Do you know what is awful? Throwing the whole thing in the recycle bin on Thursday. Intact. Because you never got around to unfolding the thing. Makes me weep just thinking of it.
At CLiF we talk a lot about children reading, but let’s face it, if we are going to be holistic about it, we might as well discuss the whole family. We all know that the literacy of the parents has a direct bearing on the literacy of the child.
But what about the “used to be literate”? I used to know what was going on in the Middle East (as much as any layperson can), I used to think about shifts in culture and politics, I used to know what authors had new groundbreaking books. I even used to get all of John Stewart’s jokes.
What is the impact on my children of losing my grip on all of this?
This Sunday I got the laundry done. I made healthy muffins for preschool snack on Tuesday. I helped my kindergartner finish a color wheel for school, filled out the paperwork for swim lessons, updated my calendar to include the music program at the library, and read a really vapid Strawberry Shortcake sticker/picture book four times. I ate a muffin (Tuesday’s snack) on the way to soccer and picked up groceries on the way home.
In a bid to rejuvenate my former literacy, I have been reading, at bedtime, F. Scott Fitzgerald’sTender is the Night… for the last three months!!!

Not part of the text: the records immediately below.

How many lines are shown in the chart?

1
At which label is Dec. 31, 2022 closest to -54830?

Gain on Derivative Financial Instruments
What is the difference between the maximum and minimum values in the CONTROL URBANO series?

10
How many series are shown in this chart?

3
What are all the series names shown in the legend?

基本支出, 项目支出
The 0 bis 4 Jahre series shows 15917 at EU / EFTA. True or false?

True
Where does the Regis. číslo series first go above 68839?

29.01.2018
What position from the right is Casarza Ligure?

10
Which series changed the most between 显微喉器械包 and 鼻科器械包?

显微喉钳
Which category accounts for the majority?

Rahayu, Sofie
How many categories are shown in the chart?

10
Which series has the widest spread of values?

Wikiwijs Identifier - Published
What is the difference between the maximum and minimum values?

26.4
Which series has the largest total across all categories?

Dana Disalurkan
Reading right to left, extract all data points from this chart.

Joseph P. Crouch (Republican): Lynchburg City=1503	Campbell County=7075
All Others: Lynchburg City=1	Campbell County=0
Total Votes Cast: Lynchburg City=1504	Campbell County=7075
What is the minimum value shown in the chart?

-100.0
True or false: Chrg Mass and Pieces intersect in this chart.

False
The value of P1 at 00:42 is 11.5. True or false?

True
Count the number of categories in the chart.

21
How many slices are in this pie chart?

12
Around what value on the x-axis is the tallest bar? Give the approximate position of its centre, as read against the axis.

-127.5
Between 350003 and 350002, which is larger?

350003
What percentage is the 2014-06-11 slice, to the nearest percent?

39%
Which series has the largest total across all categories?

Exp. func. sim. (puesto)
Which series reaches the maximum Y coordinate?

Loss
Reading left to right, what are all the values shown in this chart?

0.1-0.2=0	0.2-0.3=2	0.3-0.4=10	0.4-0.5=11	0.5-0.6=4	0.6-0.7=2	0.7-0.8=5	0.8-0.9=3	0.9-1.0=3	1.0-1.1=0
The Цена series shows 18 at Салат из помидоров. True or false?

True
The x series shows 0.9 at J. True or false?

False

Do you know what happens when you go from Strawberry Shortcake to Fitzgerald in one day? Your eyes glaze over. You have to read paragraphs three times and you still might not know what the heck old F. Scott is talking about.
Obviously, we can’t blame Fitzgerald for this.
I am hopeful, though. Someday my kids will be able to wipe themselves consistently, pour their own cereal, maybe even read a section of the New York Times! And I might be considered an intelligent, informed adult again, even if I am the only one who thinks of me that way.
In the meantime, I plan to reduce the amount of Strawberry Shortcake I read and increase authors like Patricia Palocco, Robert McCloskey, Shel Silverstein, eventually Madeleine L’Engle, Roald Dahl, Louis Sachar, books that bridge the gap between vapid and the Sunday New York Times.
If I can’t be intelligent, informed, and literate, maybe someone around here can.